Start of Text
Let’s have a coalition of unlike forces

Obituaries
Coalitions or mergers should be for both opposition and ruling party. Forget this credo of an opposition of like-minded political minds (ideologically alike parties).

Welcome to the age of “all one can eat is cafeteria politics”.

guest opinion BY BRIAN SEDZE

No longer are we restricted to a set menu. No longer are we restricted to things that pair and complement each other, we can now consume ice-cream with spaghetti or have beer with breakfast. We can now comfortably eat red meat and wash it down with white wine. Someone even discovered that pineapple and bacon get along together in a pizza. Maybe soon we will read Bible verses in the pub or serve whiskey in the church. It’s possible to break the rules for our own comfort.

Unfortunately, politicians see the new world within the lenses of the old. No new thinking.

Let us discard the era of the either or and explore the new dimension of either and. Straight jackets are what got us into the economic mess despair we are in as a country.

Coalitions or mergers should be for both opposition and ruling party. Forget this credo of an opposition of like-minded political minds (ideologically alike parties).

In any case, the true ideology in opposition is just removal of Robert Mugabe. That cannot count as an ideology anyway. What has changed from Kudakwashe Bhasiki, Didymus Mutasa and Joice Mujuru anyway.

We are in an era where pyjamas are worn on a ride to the shops, jeans worn to work and suits to church. And we are comfortable. The rules of engagement have to change and do so in a manner that makes us comfortable and make us progress.
End of Text
Start of Supplied data
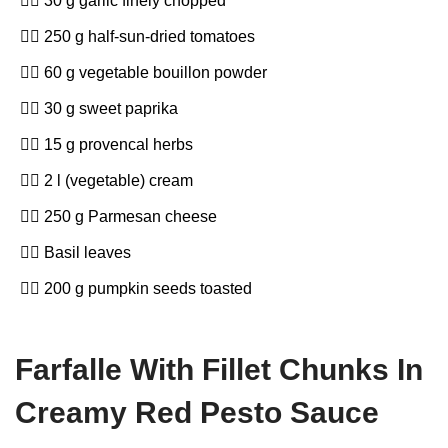
30 g garlic finely chopped
250 g half-sun-dried tomatoes
60 g vegetable bouillon powder
30 g sweet paprika
15 g provencal herbs
2 l (vegetable) cream
250 g Parmesan cheese
Basil leaves
200 g pumpkin seeds toasted
Farfalle With Fillet Chunks In
Creamy Red Pesto Sauce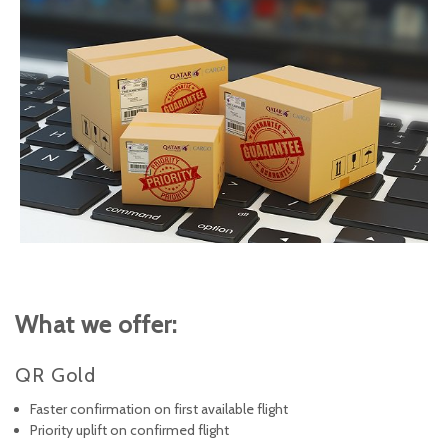
What we offer:
QR Gold
Faster confirmation on first available flight
Priority uplift on confirmed flight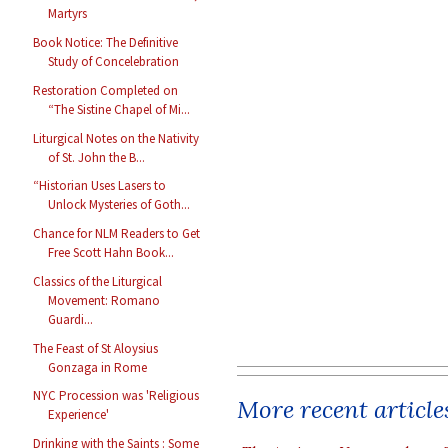
Martyrs
Book Notice: The Definitive
Study of Concelebration
Restoration Completed on
“The Sistine Chapel of Mi...
Liturgical Notes on the Nativity
of St. John the B...
“Historian Uses Lasers to
Unlock Mysteries of Goth...
Chance for NLM Readers to Get
Free Scott Hahn Book...
Classics of the Liturgical
Movement: Romano
Guardi...
The Feast of St Aloysius
Gonzaga in Rome
NYC Procession was 'Religious
More recent article
Experience'
Drinking with the Saints : Some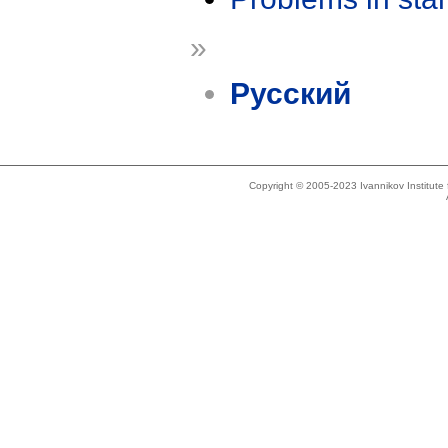
»
Русский
Copyright © 2005-2023 Ivannikov Institut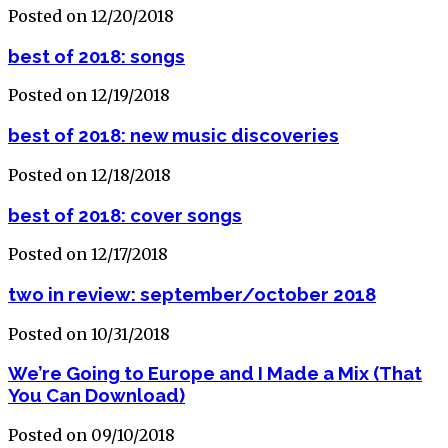
Posted on 12/20/2018
best of 2018: songs
Posted on 12/19/2018
best of 2018: new music discoveries
Posted on 12/18/2018
best of 2018: cover songs
Posted on 12/17/2018
two in review: september/october 2018
Posted on 10/31/2018
We’re Going to Europe and I Made a Mix (That
You Can Download)
Posted on 09/10/2018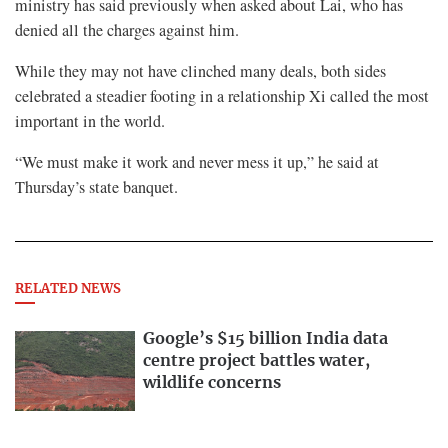
ministry has said previously when asked about Lai, who has
denied all the charges against him.
While they may not have clinched many deals, both sides
celebrated a steadier footing in a relationship Xi called the most
important in the world.
“We must make it work and never mess it up,” he said at
Thursday’s state banquet.
RELATED NEWS
Google’s $15 billion India data
centre project battles water,
wildlife concerns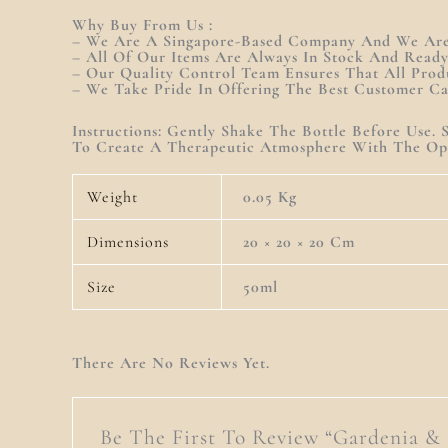
Why Buy From Us :
– We Are A Singapore-Based Company And We Are 
– All Of Our Items Are Always In Stock And Read
– Our Quality Control Team Ensures That All Prod
– We Take Pride In Offering The Best Customer C
Instructions: Gently Shake The Bottle Before Use
To Create A Therapeutic Atmosphere With The Opt
Weight
0.05 Kg
Dimensions
20 × 20 × 20 Cm
Size
50ml
There Are No Reviews Yet.
Be The First To Review “Gardenia &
End of Supplied data
**What the task requires:**
Copy the opinion piece from "We are in an" through "make us progress.", substituting "shorts" for "jeans". Work from the opinion piece alone.

**Final answer:**
We are in an era where pyjamas are worn on a ride to the shops, shorts worn to work and suits to church. And we are comfortable. The rules of engagement have to change and do so in a manner that makes us comfortable and make us progress.